Daily Archives: October 15, 2010

Imprecatory Psalms

I got to scratch one item off the list last night—along with our twice-yearly crab cake supper (yum!) I taught our Christian Formation class. The title was “The Spirit of the Monasteries for the Modern Church.” The content was what you would expect, exploring the monastic roots of the Anglican Church and the prayer book with an emphasis on the counter-cultural qualities of obedience, stability, and conversion of life/habits.

I did get a good question when I was talking about the formative role of the Psalter—specifically, do the monks give us anything to help us make sense of the imprecatory psalms? These are those psalms that make us cringe when they get used in public worship (or at least have sections that do) and, as a result, have been chopped out of most denominations’ worship books and even get short shrift in the current BCP’s Daily Office lectionary: Pss 7, 35, 55, 58, 59, 69, 79, 109, 137 and 139.

Because we headed off to talk about other difficult passages where God or the people act in ways that seem amoral or immoral, I never got back to my usual answer. My usual tack is that these psalms function akin to a mirror. When we see these thoughts expressed openly, we recoil from them—and rightly so; it means that our moral sense is fully intact. How they assist us, though, is that they confront us with their honesty. When we are truthful about ourselves and the effects of sin within us, we must acknowledge that these psalms express real feelings that we feel. When they confront us, we have an opportunity to recognize the ugliness contained in our own interior life, an ugliness that can only be addressed when it is admitted, then confronted.

So—that’s where I didn’t go. Instead, I took another angle that I think I want to explore more. The patristic and medieval Christians took much more seriously than we the notion that all of Scripture is edifying. With our modernist notions of what’s right and wrong and convinced that our moral discernment trumps the text, I think we can and do often put ourselves in judgment over the biblical text and simply reject the portions that overly offend us. That approach both is and is not how the monks dealt with both the imprecatory psalms and some of the hard sections of the Old Testament.
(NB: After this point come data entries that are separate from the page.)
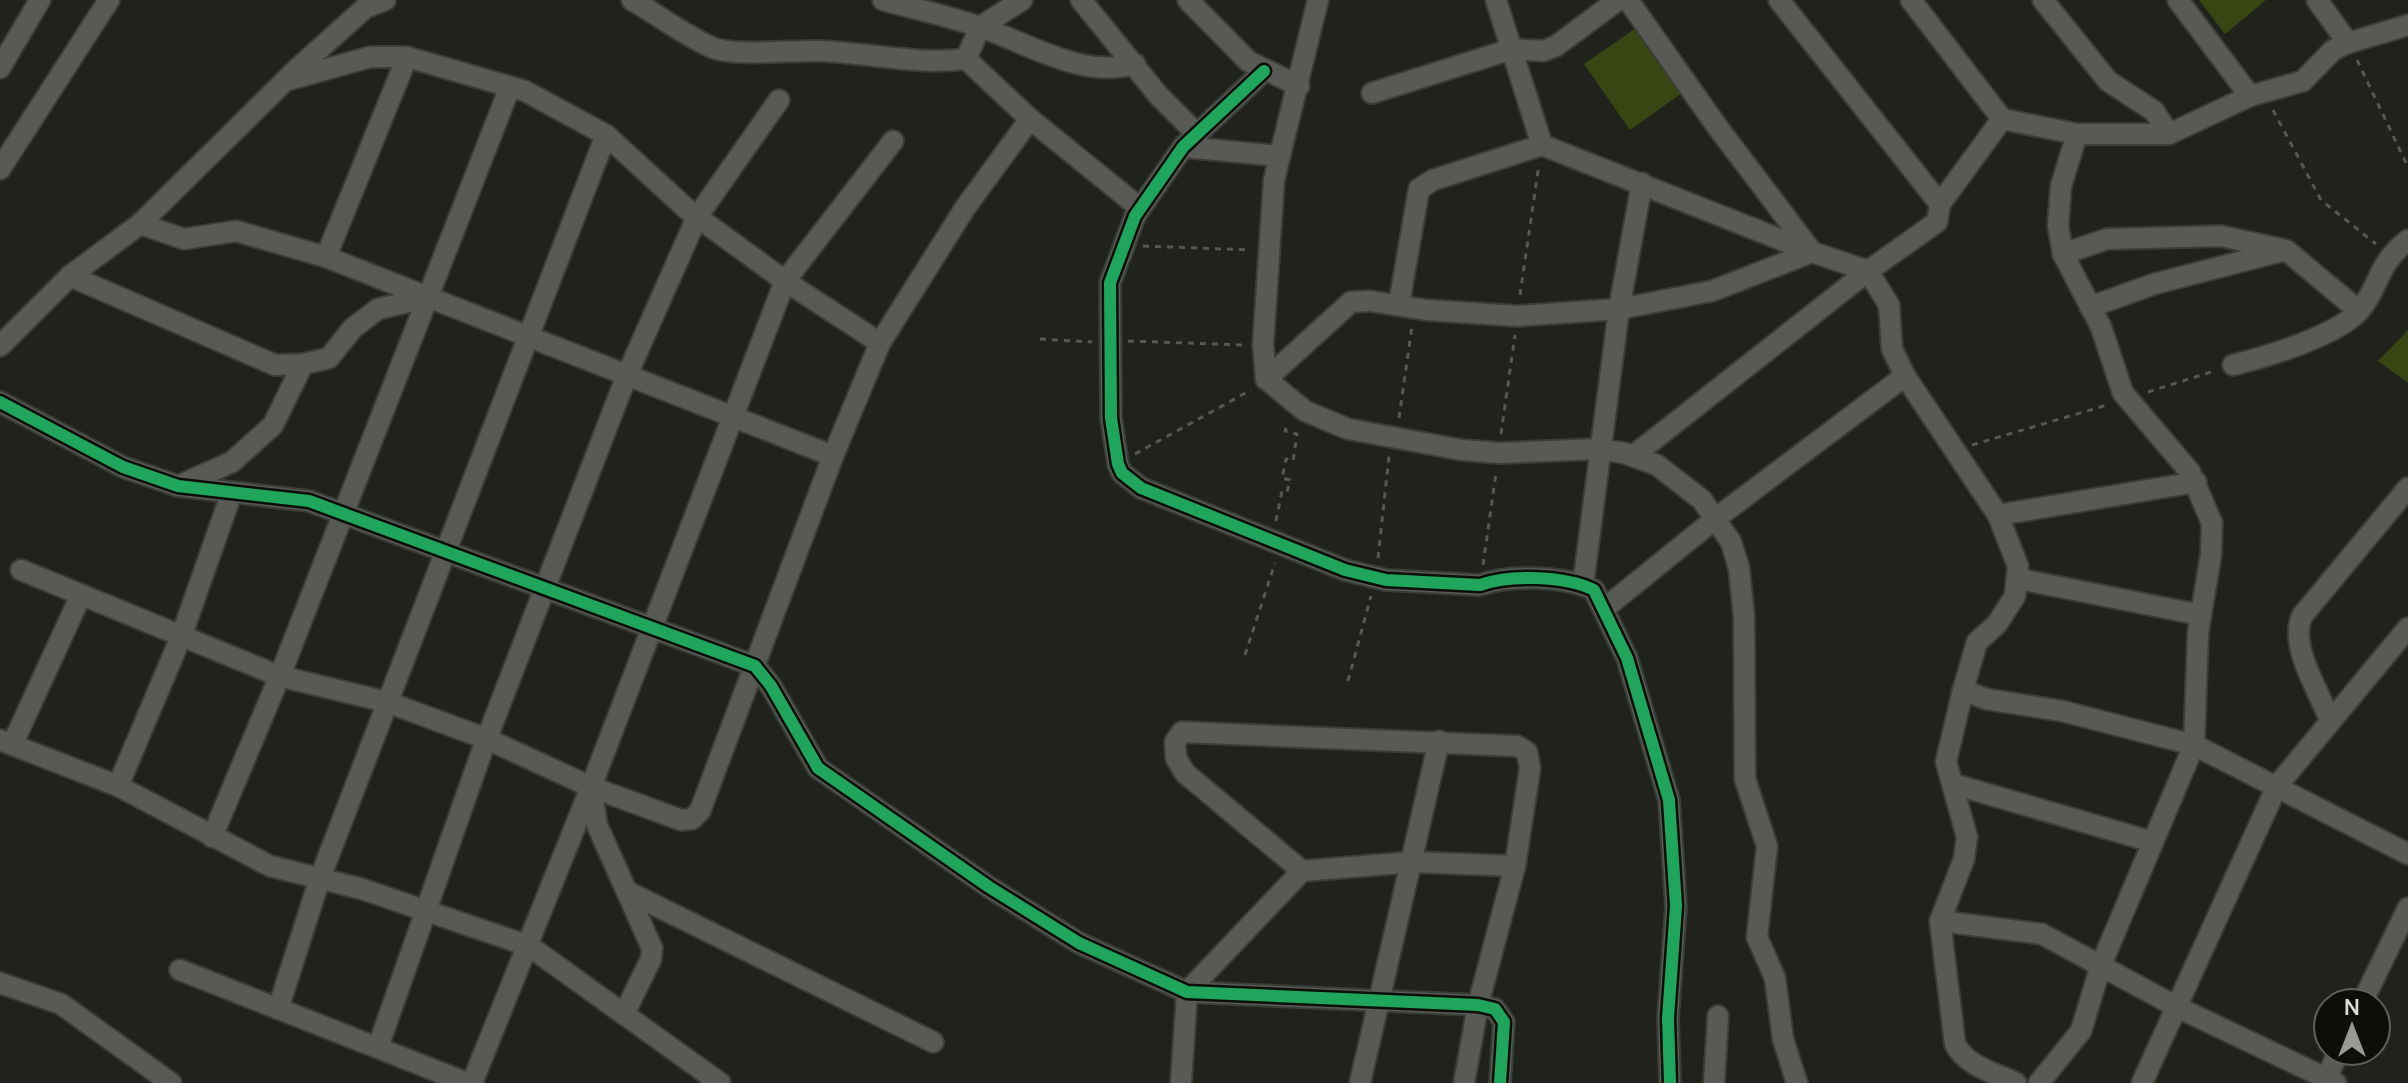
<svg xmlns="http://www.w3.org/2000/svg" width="2408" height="1083" font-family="Manrope,sans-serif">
<rect width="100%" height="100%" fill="#20221c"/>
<g fill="#384614">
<path d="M2199 0H2266L2225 34Z"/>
<path d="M1636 28 1682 93 1630 130 1584 64Z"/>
<path d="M2408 330V383L2378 361Z"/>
</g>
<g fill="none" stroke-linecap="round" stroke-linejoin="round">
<defs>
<g id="minor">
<path d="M632 0C658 15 684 35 711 47 733 57 792 50 820 51 870 53 916 65 966 59"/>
<path d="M883 0C915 9 948 16 980 27 1030 44 1082 79 1135 64"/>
<path d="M1081 0 1159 96 1196 133"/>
<path d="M1188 0 1248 61 1299 86"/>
<path d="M1318 0 1274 180 1263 345 1266 379 1305 411 1348 429 1462 450 1499 453 1598 449 1624 453 1657 465 1702 500 1731 542 1739 568 1744 617 1745 779 1767 846 1757 937 1775 978 1783 1039 1797 1083"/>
<path d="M1496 0 1542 145"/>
<path d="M1628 0 1716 125 1812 252 1868 271 1937 222 1940 204 1779 0"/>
<path d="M1911 0 2002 119 2077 134H2169L2250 96 2303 81 2333 50 2348 43 2408 25"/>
<path d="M2043 0 2108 81 2154 111 2169 134"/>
<path d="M2178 0 2250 96"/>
<path d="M2317 0 2348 43"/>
<path d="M966 59 1030 119 1140 208"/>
<path d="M966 59 980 27 1022 0"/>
<path d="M0 68 40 0"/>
<path d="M1264 71 1183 147 1135 216 1110 283 1111 418 1118 464 1122 473 1141 488 1345 570 1386 580 1480 585C1510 574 1566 576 1594 590L1627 658 1669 800 1676 906 1668 1018 1670 1083"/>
<path d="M288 80 370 57H407L525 91 606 135 689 211 785 281 880 343"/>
<path d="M1372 93 1512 49 1543 51 1556 46 1618 0"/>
<path d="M2077 134 2061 186 2058 226 2063 254 2101 327 2123 393 2190 472 2212 523 2211 554 2198 633 2194 745 2408 854"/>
<path d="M1183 147 1280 156"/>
<path d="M0 169 109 0"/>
<path d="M1940 204 2002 119"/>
<path d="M140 224 184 239 236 231 326 257 833 456"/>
<path d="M2063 254 2107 239 2221 236 2286 250 2359 311"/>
<path d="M326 257 407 57"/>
<path d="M70 276 275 365 303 364 329 358 353 328 378 309 429 297"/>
<path d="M1399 304 1419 189 1433 180 1542 145 1812 252"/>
<path d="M2090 307 2154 284 2282 251"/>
<path d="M0 346 70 276 140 224 296 70 365 8 385 0"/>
<path d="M2233 365C2266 357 2336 336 2359 311 2380 287 2376 265 2408 240"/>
<path d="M1266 379 1351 302 1370 301 1426 310 1518 316 1619 309 1712 291 1812 252"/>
<path d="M0 402 123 467 178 486 309 501 755 666 771 686 818 768 989 887 1079 943 1187 992 1478 1005 1495 1009 1504 1022 1500 1083"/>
<path d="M1633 456 1868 271 1889 305 1892 349 1905 376 1998 515 2018 566 2015 596 1997 624 1977 642 1963 690 1986 699 2062 711 2194 745 2101 965 2081 1031 2039 1083"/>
<path d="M178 486 232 462 273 425 303 364"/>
<path d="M1998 515 2196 482"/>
<path d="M21 570 279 676 387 702 487 739 591 787 681 820 692 819 700 811 833 456 880 343 965 208 1030 119"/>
<path d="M2019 579 2201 615"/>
<path d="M1583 585 1619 309 1642 183"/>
<path d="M1605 608 1715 519 1905 376"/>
<path d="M1963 690 1946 762 1967 837 1964 859 1940 921 1955 1044C1966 1066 1995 1073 2016 1083"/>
<path d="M2329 718C2318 689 2289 646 2302 616L2408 488"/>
<path d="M0 740 118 786 270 866 362 889 529 946 720 1083"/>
<path d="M13 743 81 595"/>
<path d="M1953 784 2153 842"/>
<path d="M118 786 181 637 232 492"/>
<path d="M212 837 283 668 510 87"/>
<path d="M1302 871 1185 773 1176 758 1175 742 1182 732 1517 746 1527 752 1530 768 1515 866 1478 1005 1464 1083"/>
<path d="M628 892 933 1042"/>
<path d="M1940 921 2042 934 2177 1007 2336 1083"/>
<path d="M180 970 467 1083"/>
<path d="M0 983 61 1004 171 1083"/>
<path d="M2362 1003 2408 908"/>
<path d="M278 1009 320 878 606 135"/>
<path d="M624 1014 651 959 652 948 597 825 591 787 785 281 893 141"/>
<path d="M378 1047 482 751 627 375 697 217 779 100"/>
<path d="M472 1083 591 787"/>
<path d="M1181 1083 1187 992 1302 871 1413 862 1515 866"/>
<path d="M1360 1083 1439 741"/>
<path d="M1714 1083 1718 1016"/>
<path d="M2142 1083 2277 786 2408 628"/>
<path d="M2324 1083 2339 1051"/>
</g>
</defs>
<use href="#minor" stroke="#3b3d37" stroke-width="24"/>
<g stroke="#565853" stroke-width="3" stroke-dasharray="6 6" stroke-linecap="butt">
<path d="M2357 60 2408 167"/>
<path d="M2273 110 2321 200 2376 244"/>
<path d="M1143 246 1251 250"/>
<path d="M1520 295 1539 164"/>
<path d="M1040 339 1092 342"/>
<path d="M1128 341 1244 345"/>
<path d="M2148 392 2214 371"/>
<path d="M1399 418 1412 326"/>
<path d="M1501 434 1515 335"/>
<path d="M1972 445 2107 405"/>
<path d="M1135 454 1251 390"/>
<path d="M1276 521 1282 491 1287 492 1290 480 1282 478 1286 459 1293 461 1297 434 1285 431 1288 422"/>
<path d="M1378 558 1389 456"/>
<path d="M1483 565 1496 473"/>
<path d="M1245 655 1275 563"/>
<path d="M1348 681 1371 596"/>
</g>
<use href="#minor" stroke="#585a55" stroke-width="20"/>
<defs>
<g id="cycleway">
<path d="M1264 71 1183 147 1135 216 1110 283 1111 418 1118 464 1122 473 1141 488 1345 570 1386 580 1480 585C1510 574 1566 576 1594 590L1627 658 1669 800 1676 906 1668 1018 1670 1083"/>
<path d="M0 402 123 467 178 486 309 501 755 666 771 686 818 768 989 887 1079 943 1187 992 1478 1005 1495 1009 1504 1022 1500 1083"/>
</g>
</defs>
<use href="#cycleway" stroke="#0c0e08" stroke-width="17"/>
<use href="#cycleway" stroke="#20a55d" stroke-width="12"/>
</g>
<g transform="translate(2352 1027)"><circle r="38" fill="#0c0e08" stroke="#5e6059" stroke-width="2"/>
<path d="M0-6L14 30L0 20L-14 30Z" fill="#989b93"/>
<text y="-12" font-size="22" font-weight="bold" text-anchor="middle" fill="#d9dcd3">N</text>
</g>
</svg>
First off, let’s acknowledge that there are certain biblical texts that should offend Christian sensibilities. Sometimes (like with Hosea and Ezekiel), I think the author was being intentionally provocative and intended to offend. In other portions (I’m thinking events in the historical books as well as the psalms), the author thought that the behavior narrated (genocide, what have you) was completely fine. And we can’t be fine with that.

In the second case, how do we deal with the text? On the surface, both moderns and medievals do the same thing: a rejection of the plain sense of the text. The difference is what happens next. For moderns, when we reject the plain sense of the text, we tend to also reject the text as a whole. For the medievals, they remained with the text, confident that somewhere in there was something edifying. Turning again to the fundamentals of obedience, stability, and conversion of life, they kept chewing on the text until they could extract some form of edifying meaning from it, no matter how tortured it appears to us. These meanings then, would co-opt the literal meaning and would, in effect, become the new “plain sense” of the text.

For instance, a common monastic trope is to talk about dashing incipient vices against Christ. Nobody had to ask what this related to. The literature inculcates the moral meaning of Ps 137:7-9 to the point where the substitution of “vices” for “the little ones” of the “daughter of Babylon” and “Christ” for “the rock” is automatic. So on one hand, the medievals were being more obedient towards the authority of the text than we tend to be. On the other hand, they were also more subversive of its meaning to the degree where the more palatable and edifying interpretation would be adopted as a wholesale replacement for a more obvious but less edifying one.

My questioner wasn’t totally satisfied with this answer—that we just make an end-run around the literal sense—and wasn’t convinced that this is a case where the monks can inform the modern church. Perhaps he’s right. But the lesson that we could stand to learn, though, is the patience and discipline of wrestling with texts that confront us with a moral perspective alien from our own.